(DATA EXTRACTS Opens)

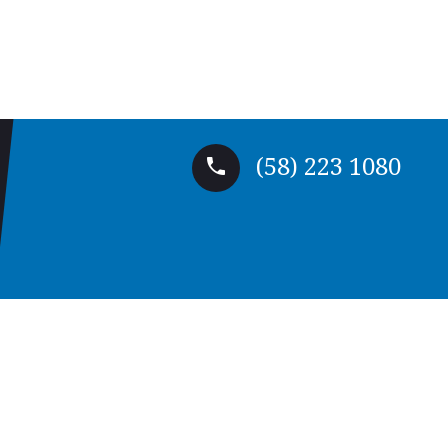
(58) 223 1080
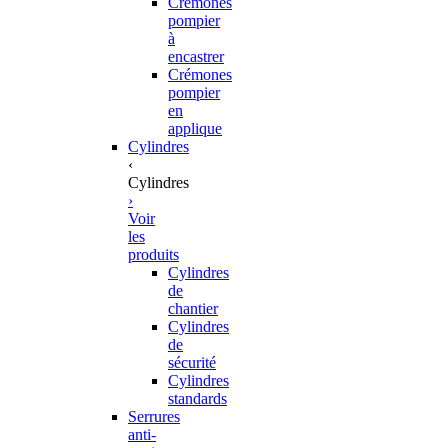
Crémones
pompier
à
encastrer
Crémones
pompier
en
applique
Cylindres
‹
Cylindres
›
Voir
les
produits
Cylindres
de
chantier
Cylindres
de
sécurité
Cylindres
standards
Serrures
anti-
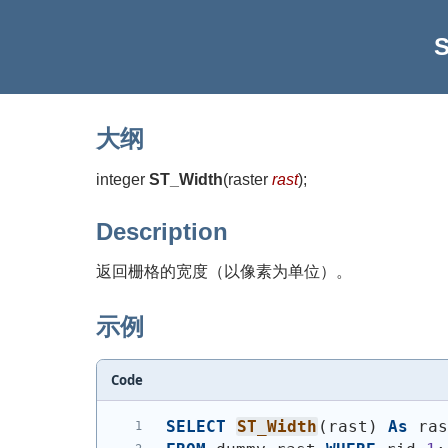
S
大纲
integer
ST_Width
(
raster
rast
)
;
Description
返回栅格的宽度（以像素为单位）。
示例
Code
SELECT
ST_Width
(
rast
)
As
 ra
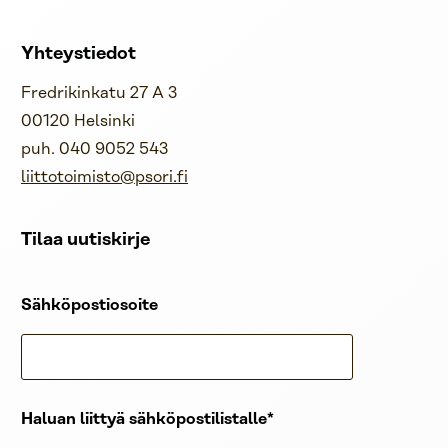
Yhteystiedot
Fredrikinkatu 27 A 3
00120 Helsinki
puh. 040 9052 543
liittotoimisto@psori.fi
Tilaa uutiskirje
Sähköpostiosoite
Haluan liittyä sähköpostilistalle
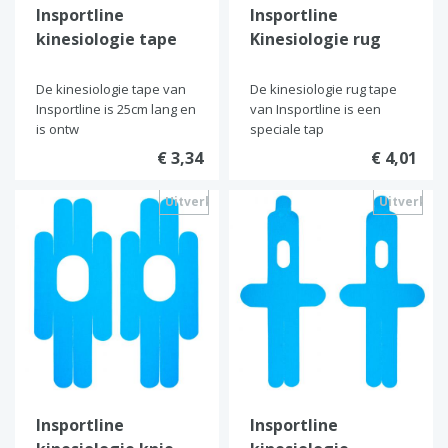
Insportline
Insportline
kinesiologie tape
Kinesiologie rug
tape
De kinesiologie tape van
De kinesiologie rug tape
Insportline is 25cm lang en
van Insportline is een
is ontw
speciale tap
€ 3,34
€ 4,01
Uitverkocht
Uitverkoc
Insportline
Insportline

(DATA EXTRACTS Closes)

◆ WHAT TO PRODUCE ◆
Rewrite the stretch of lines from the one containing "Yhteystiedot" through the one containing "Haluan liittyä sähköpostilistalle", replacing "uutiskirje" with "tiedote" and leaving everything else unchanged.

◆ OUTPUT OF THE TASK ◆
Yhteystiedot
Fredrikinkatu 27 A 3
00120 Helsinki
puh. 040 9052 543
liittotoimisto@psori.fi
Tilaa tiedote
Sähköpostiosoite
Haluan liittyä sähköpostilistalle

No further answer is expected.